Evoland is effectively a love letter to the days of games gone by, and every little idiosyncrasy of older pioneering attempts at games development are referenced and celebrated for the player’s amusement. The gameplay is competent, and Evoland freshens up your gameplay style multiple instances throughout its short run time, so you don’t quickly get bored of hacking and slashing your way through enemies, and you may even find it novel that objects which blocked your path when the game was 2D are now objects you can step over with ease once the game shifts to the third dimension.
There’s a kind of joy in how Evoland celebrates all of the little twists and turns that RPG games development had gone through over a 20 year period, if not more. As you progress through Evoland, you progress through the very history of RPG mechanics, themselves, and it’s just an incredibly novel, if not short, game. If you don’t have the same kind of nostalgic memories for games of days gone by, the “unlock basic game feature” mechanic of Evoland may come across as a weak gimmick, but the referential humor (it even has Triple Triad from Final Fantasy VIII. Or a simulacrum thereof, in any case) was enough to keep me enthralled for all four hours it took for me to beat the game.

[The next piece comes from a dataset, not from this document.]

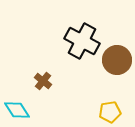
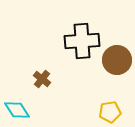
black cross: rotated 32 degrees counterclockwise
brown cross: moved 1 px left, 2 px up
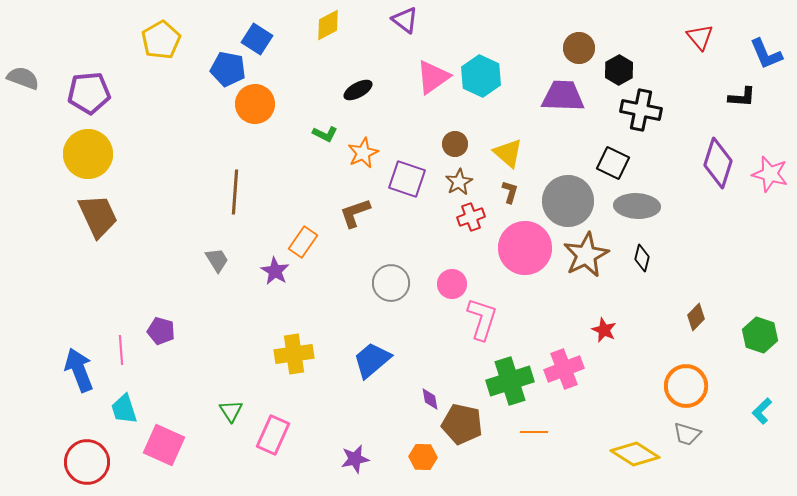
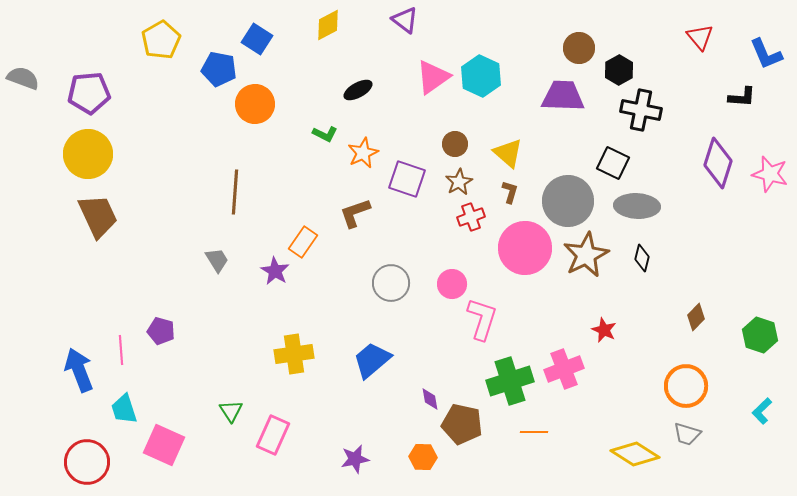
blue pentagon at (228, 69): moved 9 px left
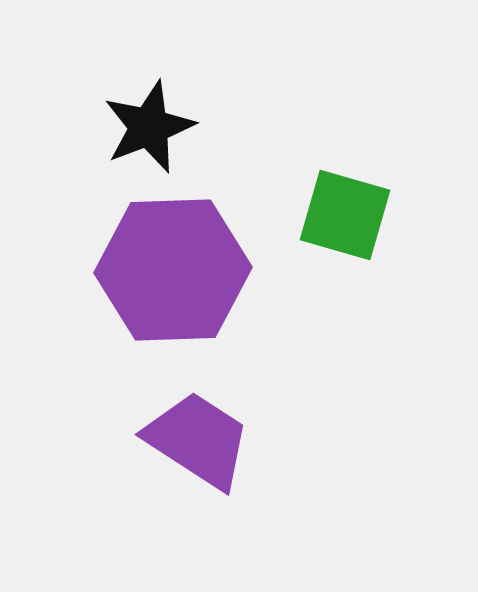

Evoland is pretty much the epitome of, “Here for a good time, not a long time” since it can be completed in a scant 4-5 hours. Apparently, should someone try and enjoy Evoland there’s also a much longer sequel that can be played, but at this time the only one with which I have experience is the first. The concept of literally playing through the design evolution of a genre is so fun and executed well enough that I will definitely look into the second at a later time, though. I would definitely recommend this game as it’s a joy to play, and goes on sale pretty often, from what I’ve seen (seeing as it’s in my Steam library….).
With that being said, we can Ctrl+S this week’s entry of Save State, and I hope you’ll join us again in a couple weeks when I’ll inevitably be hiding from all of the porn game recommendations on Steam because I have one too many anime-inspired games in my library. It’s not just me, and there are a ton of porn games being added to Steam, now, right? It’s just me? Well. That’s embarrassing.